Rispetto proprio a questa novità, il regista disse “L’aggiunta della parola
fa uscire il film dal regno della pantomima e lo fa entrare in quello della
commedia” [ii]. È giusto però
dire anche che esistevano già degli esperimenti sonorizzati realizzati dalla
casa di produzione francese Gaumont, ma poiché questi erano non più lunghi di
un cortometraggio, fu proprio la durata del film di Crosland a determinarne la
sua importanza nel panorama mondiale. In realtà proprio in questa pellicola non
furono utilizzate le vere potenzialità del sonoro ed infatti, a parte le
suddette interpretazioni di Al Jolson, il prodotto è girato, pensato e
costruito come un classico film muto, con quindi un marcato accento nelle
interpretazioni e soprattutto l’uso delle didascalie per gli scambi delle
battute. Se poi bisogna analizzare anche la storia, non siamo di fronte ad un
grande prodotto, costruito poi senza troppo impegno su basilari regole
drammaturgiche di stampo religioso (quali il conflitto e la scelta) che si
saldano nel profitto del successo: ciò avviene nel finale in cui da un lato
Mary e l’impresario (uomini di spettacolo) assistono alla messa e dall’altro
lato la madre di Jack e Yudleson (uomini del ghetto ebraico) partecipano allo
spettacolo a Broadway.
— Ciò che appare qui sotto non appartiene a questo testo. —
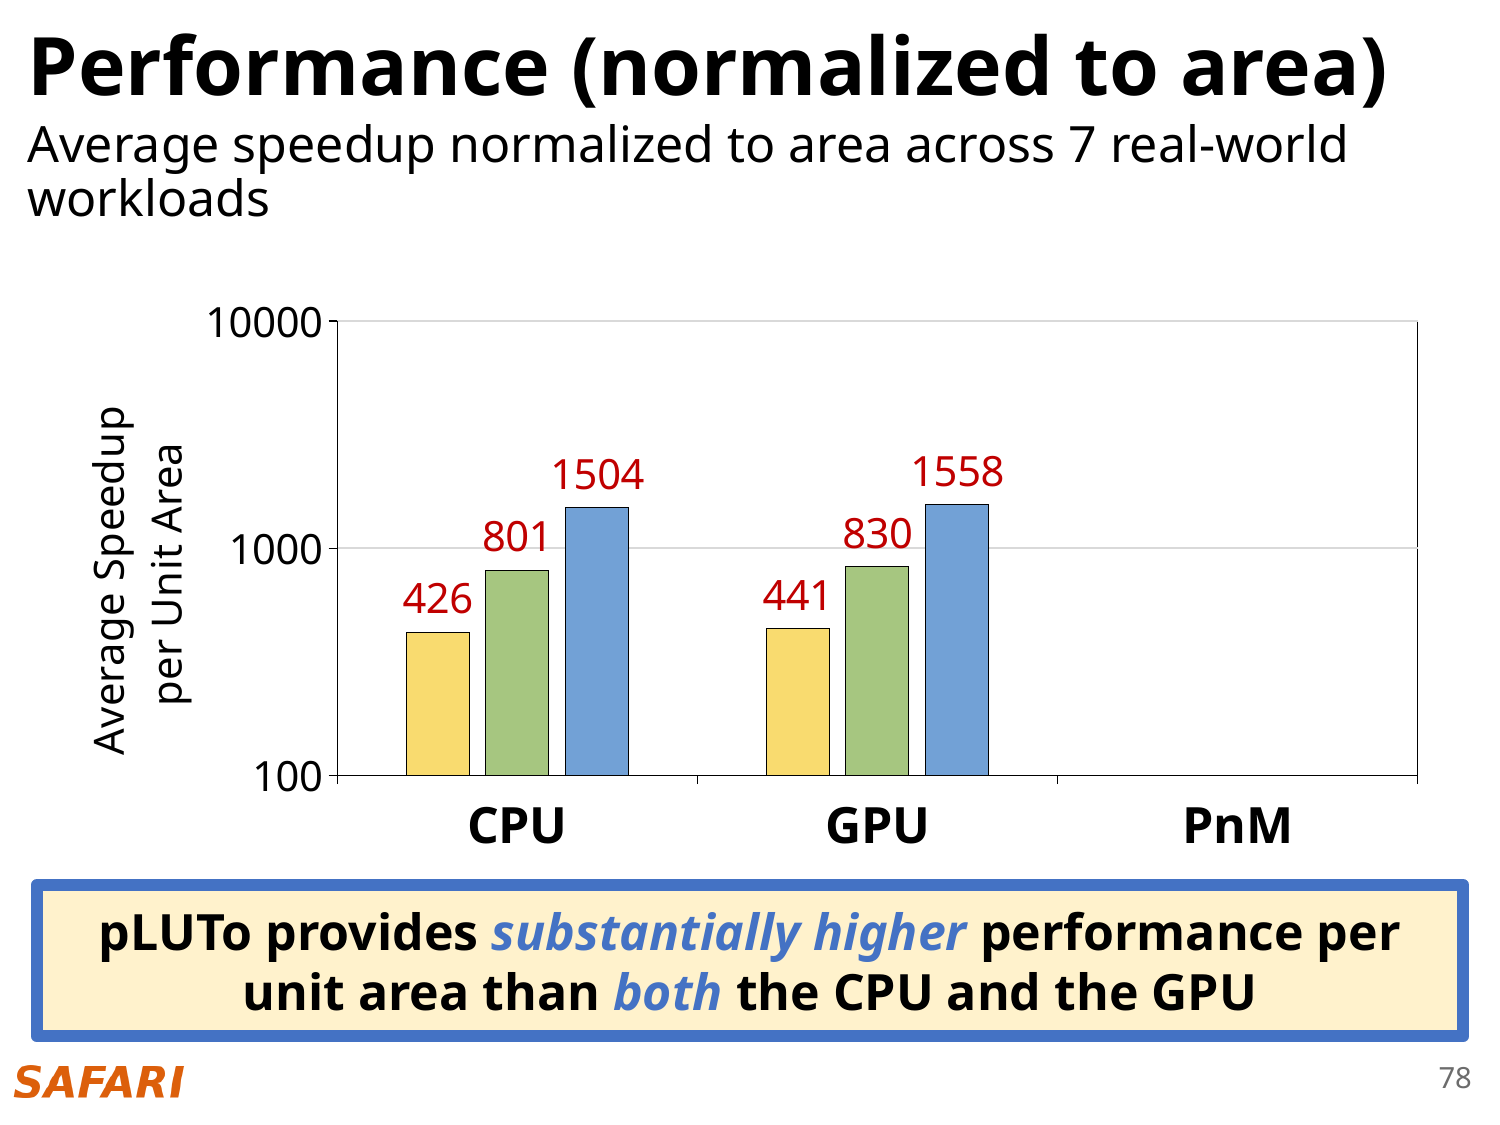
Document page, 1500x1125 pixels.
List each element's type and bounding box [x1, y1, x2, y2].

chart [65, 213, 1435, 870]
text_box [12, 8, 1487, 1037]
picture [12, 1056, 190, 1108]
slide_number [1149, 1052, 1487, 1112]
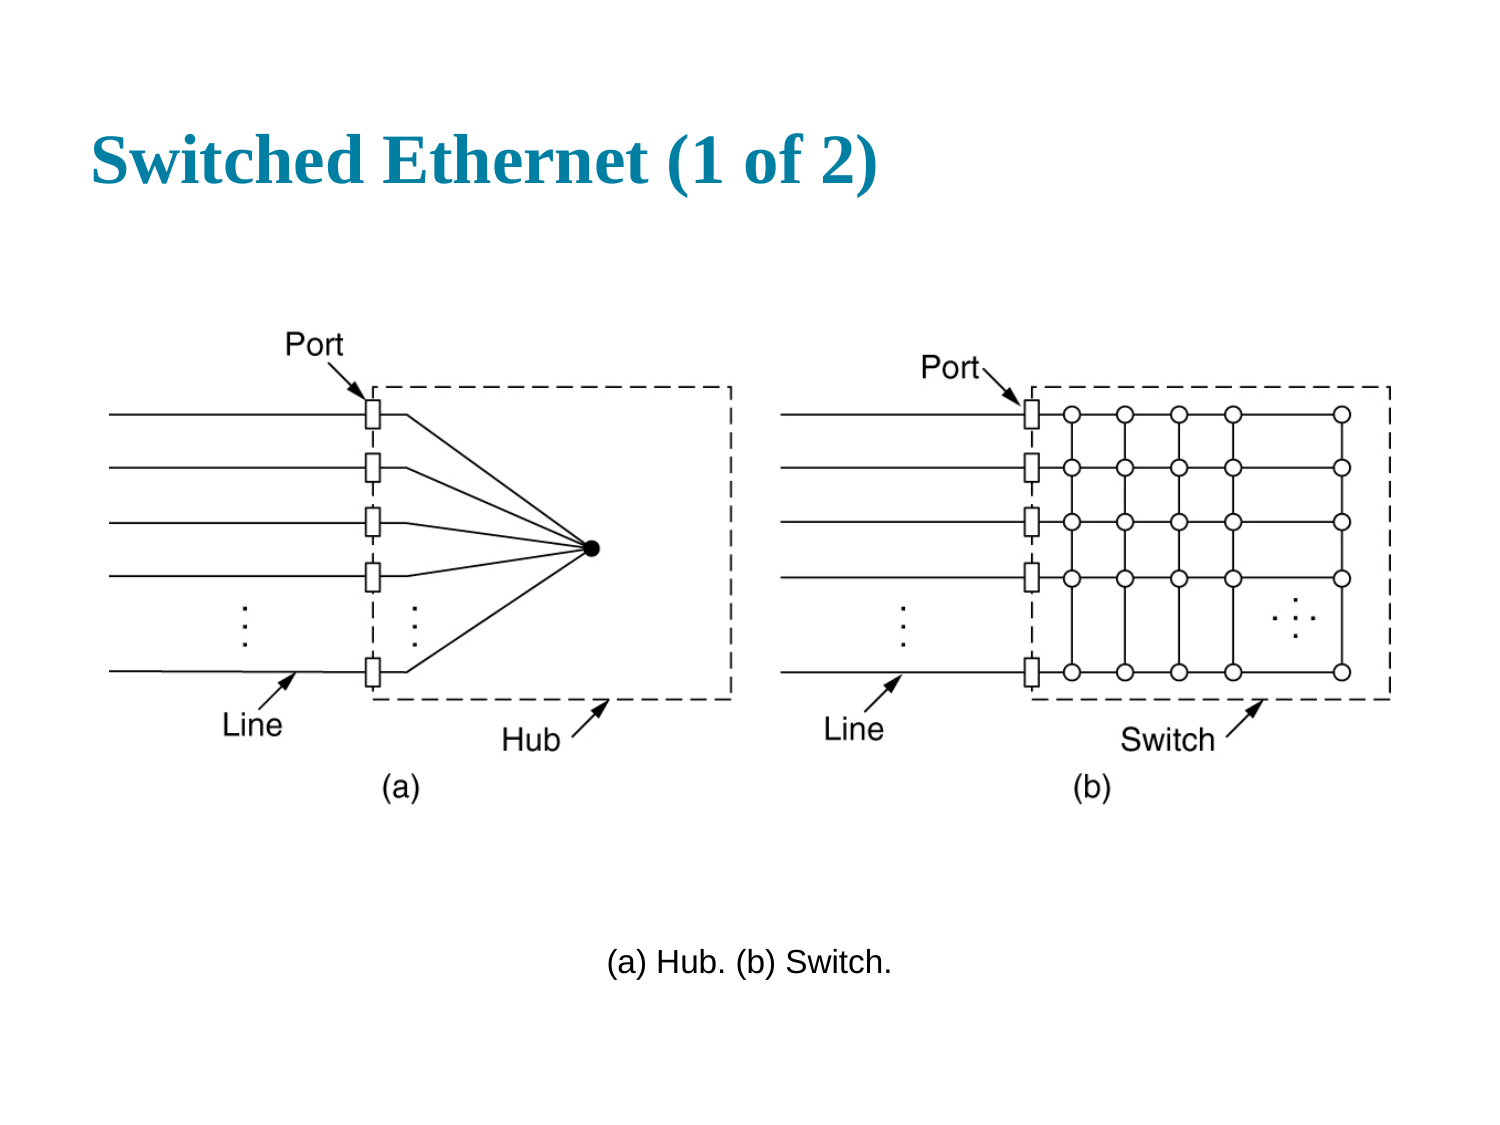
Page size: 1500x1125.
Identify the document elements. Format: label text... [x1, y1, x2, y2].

picture [108, 325, 1392, 806]
list (a) Hub. (b) Switch. [75, 828, 1425, 996]
title Switched Ethernet (1 of 2) [75, 37, 1425, 213]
È insomma anche una sorta di manifesto autocelebrativo
del mondo dello spettacolo newyorchese (Jack che quando viene a sapere che farà
uno spettacolo a Broadway urla “Casa! Madre! Broadway!”) e del suo
legame storico (le cinque generazioni di cantori ebraici che precedono Jack
Robin) con la religione ebraica, cui a sua volta rivolge un gesto di
riappacificazione tra il profano senso dello spettacolo ed il religioso senso
delle funzioni. “Lo spettacolo deve andare avanti! – The show must go on!”
dice ad un certo punto il protagonista, ma non può raggiungere le più alte
vette del successo se dimentica le proprie origini, sembra aggiungere il
regista. Se tutto questo si aggiunge che con tal lavoro (bianco che si deve
truccare da nero) vengono in un certo modo rinnegati qualsiasi legami con la
cultura nera nella nascita del jazz si capisce bene che si ha a che fare anche
con una pellicola non certo tesa alla verità. Questo senso della storia però
non è originale nella realizzazione cinematografica, poiché si tratta di
un’opera basata sul racconto The day of Atonement di Samson Raphaelson
(prima di diventare film già piece teatrale). Dopo Al Jolson il cinema non
riuscirà più a fare a meno dei cantanti nelle proprie pellicole fino al
fenomeno Elvis Presley. Non furono però solo questi i meriti del film di
Crosland, ma anche quelli (sicuramente involontari) di elevare il senso delle
musiche nelle opere cinematografiche, abituando lo spettatore ad associare una
determinata composizione ad un determinato prodotto o scena più importante. Il
film di Crosland dunque fece emergere l’importanza della musica scritta apposta
per il film, nella stessa misura in cui spianò la strada ai dialoghi parlati. Il
film fu proiettato la prima volta il 23 ottobre 1927 e ottenne il premio Oscar
l’anno seguente. Alla prima del film era presente anche il regista Frank Capra
il quale ha detto a proposito “Le onde sonore di “Mammy” scatenarono un
terremoto, un terremoto che sconvolse il mondo del cinema dalle fondamenta. Lo
schermo, muto sino ad allora, aveva una voce! Hollywood tremò. Fu come se i
pazzi avessero occupato il manicomio” [iii]. Di questo film
ne son stati fatti due remake: Il cantante di jazz (1953) di Michael
Curtiz (inedito in Italia e che vide al montaggio Alan Crosland Junior) e Il
cantante di Jazz (1980) di Richard Fleischer con il cantante Neil Diamond.